Cecilia comenzó a escuchar que la llamaban y la trataban de sentar. Con ayuda de André le quitaron la blusa para ponerle los electrodos y hacerle un electrocardiograma, también le pusieron una máscara de oxígeno para que pudiera respirar mejor.

—Todo está normal, creo que solo está muy ansiosa —le dijo uno de los paramédicos a André, que se mordía el borde del dedo índice mientras con la otra mano tomaba la mano de Cecilia que estaba pálida como una hoja.

—Llévenme al hospital, por favor, no quiero morirme aquí.

—No creo que sea necesario, solo debes esperar a que se te pase el efecto de la droga y vas a estar mejor. Solo tranquilízate y espera a que pase —sugirió la mujer paramédica con una sonrisa.

Sin embargo, un par de minutos más tarde, y luego de otra hiperventilación, Cecilia fue subida a la ambulancia para ser transportada al hospital ante la mirada curiosa de los vecinos de André.

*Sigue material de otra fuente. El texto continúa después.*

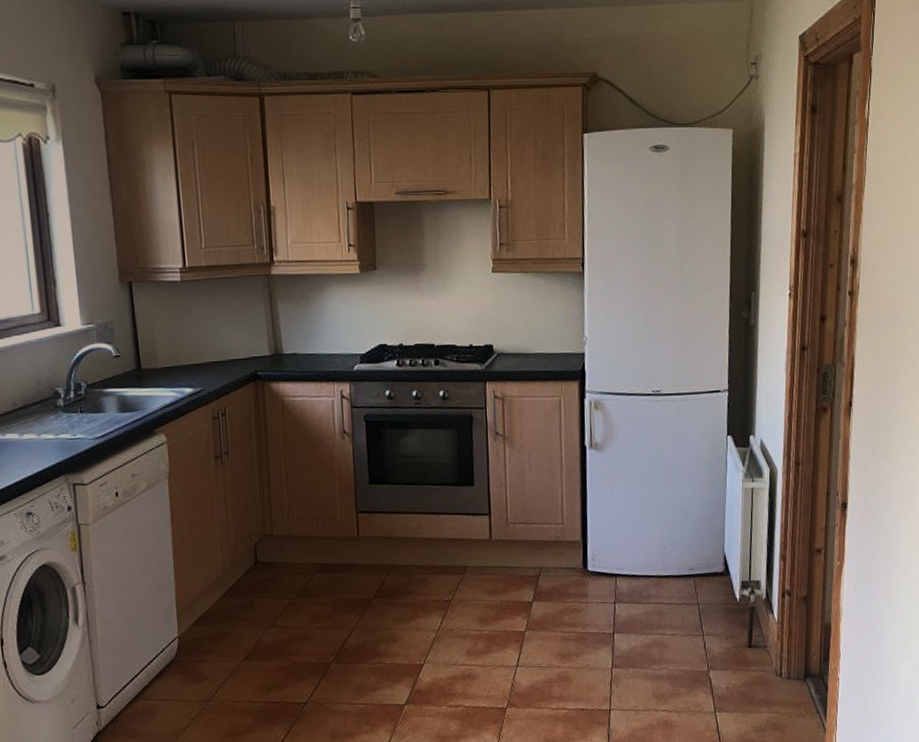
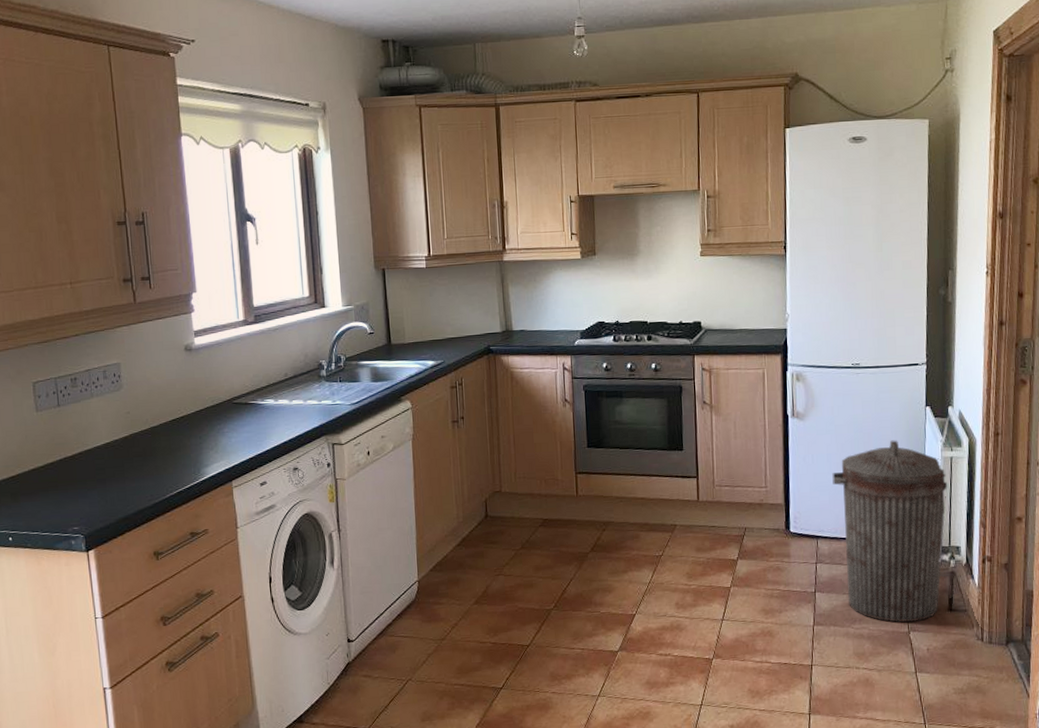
trash can: none [631,471,749,662] -> present [832,440,948,623]

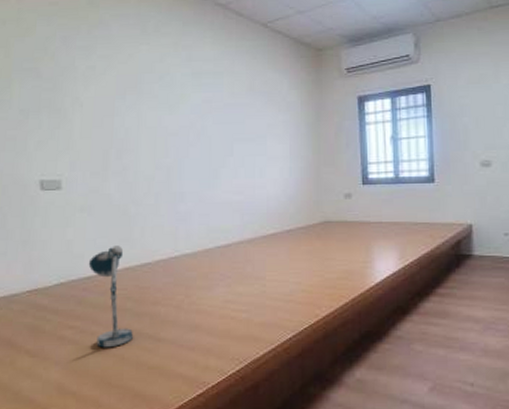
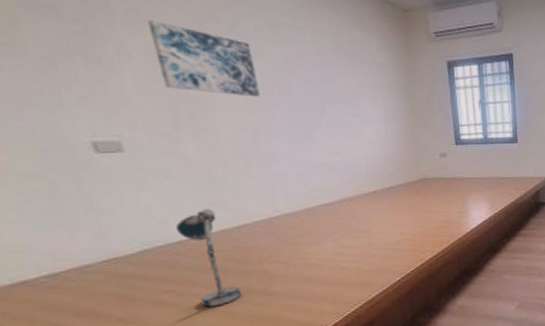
wall art: none [99,75,178,138] -> present [147,20,260,97]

—¿Es la primera vez que consumes hongos? —preguntó la enfermera de urgencias escribiendo en el computador toda la información que Cecilia era capaz de darle.

—Sí, nunca los había probado… y también fumé cannabis… pero mucho… nunca había fumado tanto.

—Tal vez no es tan buena idea comenzar a hacer esas cosas a los 38 años —dijo entre dientes la enfermera de triage—. Puedes ir a sentarte en la sala de espera.  El efecto debe pasar dentro de un par de horas. Cuando te sientas mejor, puedes irte.

La sensación de estarse muriendo se transformó a una gran velocidad en una especie de malestar físico con fragmentos de vergüenza y frustración por no haberse quedado donde André. Tal como lo predijeron los paramédicos y la enfermera, Cecilia se sintió mejor después de 3 horas de malestar. Tomó un taxi, llegó donde André y se tumbó a dormir a su lado sin un ápice de energía en su cuerpo.

—Recuérdame no volver a fumar esa mierda tan fuerte nunca más —fue lo último que dijo antes de cerrar los ojos con la cabeza apoyada en el pecho de André.